GIVEN PROBLEM 1. Return the passage of the Everyday Practice article between "Everyday Practice designs" and "Seoul Arts Centre.", inclusive.
GIVEN PROBLEM 2. Using the Everyday Practice article, explain in one to three sentences why the studio's name means more in Korean than in English.
GIVEN PROBLEM 3. Write the next part of the Everyday Practice article, picking up after its final sentence.

ARTICLE.
========================

Everyday Practice designs an honourable identity for the Achille Castiglioni exhibition

The Korean studio designs the exhibition identity for one of the century’s greatest designers – running until April at the Seoul Arts Centre.

Date
20 January 2020

“Everyday Practice” is a rather neutral-sounding phrase in English, but in Korean it’s a whole different ball game. “It’s a combination of words with more social nuances,” says Kwon Joonho, one of three founders of the design studio of the same name. Signifying an experimental medley of digital and print platforms, the studio has continued to impress us after its debut on the site last year. As such, the trio – Joonho, Kim Kyung-chul and Kim Eojin – who initially met for the first time in college, have since 2013 been working together as designers, “agonising over the role that design can play in the society in which we live, and have been seeking social intervention in design through various routes.”

========================

LISTED RECORDS.

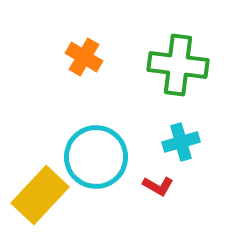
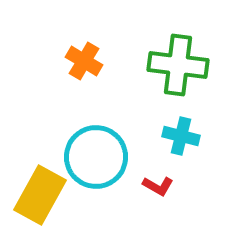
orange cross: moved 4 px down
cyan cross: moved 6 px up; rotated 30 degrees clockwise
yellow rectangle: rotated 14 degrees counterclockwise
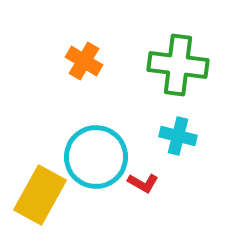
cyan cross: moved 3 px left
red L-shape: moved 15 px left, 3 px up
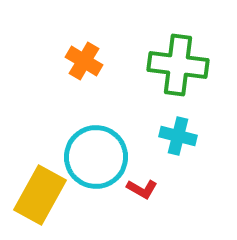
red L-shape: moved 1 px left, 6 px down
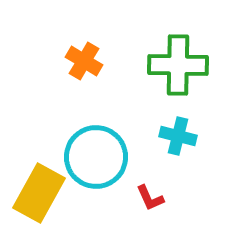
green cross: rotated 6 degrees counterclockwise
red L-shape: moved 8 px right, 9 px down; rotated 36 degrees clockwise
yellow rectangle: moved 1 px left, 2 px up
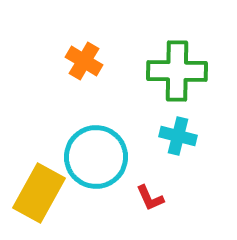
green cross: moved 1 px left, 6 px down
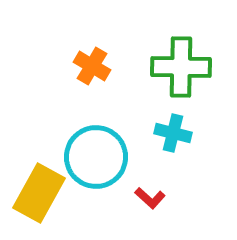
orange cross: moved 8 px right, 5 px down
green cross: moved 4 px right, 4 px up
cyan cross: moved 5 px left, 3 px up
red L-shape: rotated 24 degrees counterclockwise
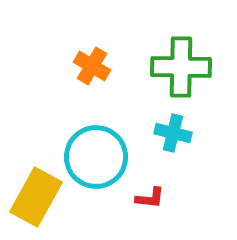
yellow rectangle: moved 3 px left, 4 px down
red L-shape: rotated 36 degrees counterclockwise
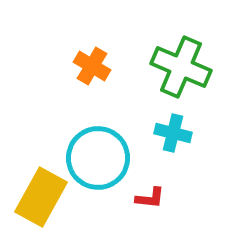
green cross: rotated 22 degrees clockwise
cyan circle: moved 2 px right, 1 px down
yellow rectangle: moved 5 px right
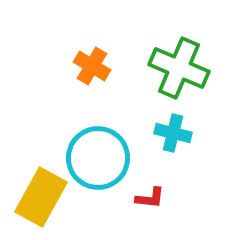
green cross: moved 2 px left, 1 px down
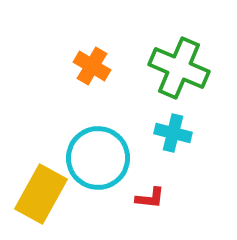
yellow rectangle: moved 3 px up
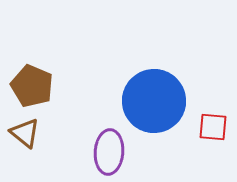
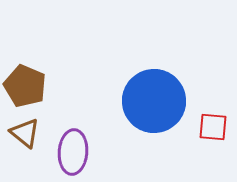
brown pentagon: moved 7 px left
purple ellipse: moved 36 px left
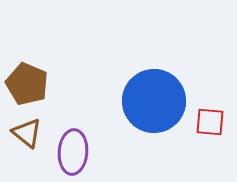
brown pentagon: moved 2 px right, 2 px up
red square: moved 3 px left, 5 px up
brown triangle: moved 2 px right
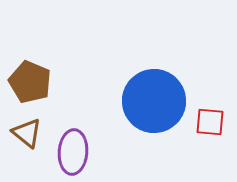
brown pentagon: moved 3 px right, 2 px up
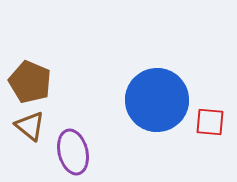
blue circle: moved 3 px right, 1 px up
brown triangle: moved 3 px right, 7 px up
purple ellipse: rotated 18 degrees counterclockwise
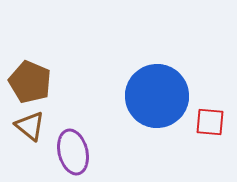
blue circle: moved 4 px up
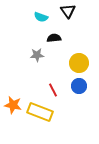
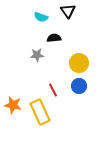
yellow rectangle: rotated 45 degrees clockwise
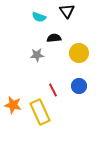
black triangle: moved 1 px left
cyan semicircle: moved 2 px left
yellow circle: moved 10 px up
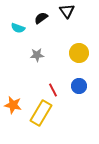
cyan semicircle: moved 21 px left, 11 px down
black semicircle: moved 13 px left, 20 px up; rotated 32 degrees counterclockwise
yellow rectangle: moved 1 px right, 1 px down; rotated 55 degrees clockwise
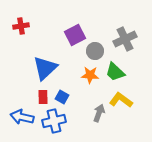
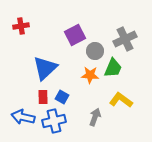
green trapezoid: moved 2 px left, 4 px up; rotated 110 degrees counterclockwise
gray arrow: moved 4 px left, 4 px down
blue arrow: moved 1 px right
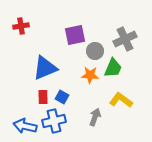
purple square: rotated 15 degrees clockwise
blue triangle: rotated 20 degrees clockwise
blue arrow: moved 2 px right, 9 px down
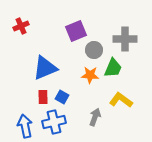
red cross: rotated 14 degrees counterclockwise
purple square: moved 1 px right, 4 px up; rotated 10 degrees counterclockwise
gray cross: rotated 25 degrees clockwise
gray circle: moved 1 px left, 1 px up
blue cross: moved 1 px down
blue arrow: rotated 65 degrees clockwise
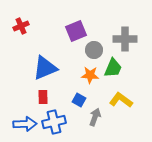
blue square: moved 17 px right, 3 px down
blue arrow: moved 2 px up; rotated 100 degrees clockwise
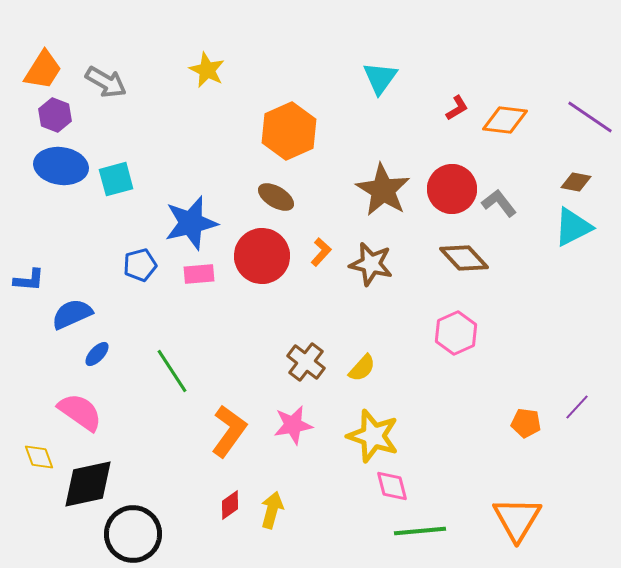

========================

EXERCISE ANSWER 1.
Everyday Practice designs an honourable identity for the Achille Castiglioni exhibition

The Korean studio designs the exhibition identity for one of the century’s greatest designers – running until April at the Seoul Arts Centre.

EXERCISE ANSWER 2. In English, "Everyday Practice" sounds rather neutral. In Korean, as Kwon Joonho explains, the name is a combination of words that carries more social nuances.

EXERCISE ANSWER 3.
Now with six people employed within the practice, the team have expanded into digital realms to adhere to increasing volumes of web and media-based work – especially that of coding and motion graphics. When we last spoke, the studio had already made its venture into digital with its identity project for the whopping event, 111011101 Content Impact 2018 Showcase, that saw an adaptable and busy design transition effortlessly between the moving and static image. One year later, and things have been dialled up a notch.

On 17 January, Seoul Arts Centre paid tribute to one of the greatest designers of the last century, Achille Castiglioni. In the form of an exhibition, titled Achille Castiglione and Brothers: Master of Italian Design and running until 26 April, the show delves into his momentous career and was entrusted to two of his students, Ico Migliore and Mara Servetto. Everyday Practice was commissioned to create the identity. It was a brief that the team relished. “Castiglioni is an Italian designer who also has a high profile in Korea,” says Joonho, “and his works are much-loved by Koreans. We especially liked his work as a designer who built his own world of design by twisting and reversing existing product grammar.”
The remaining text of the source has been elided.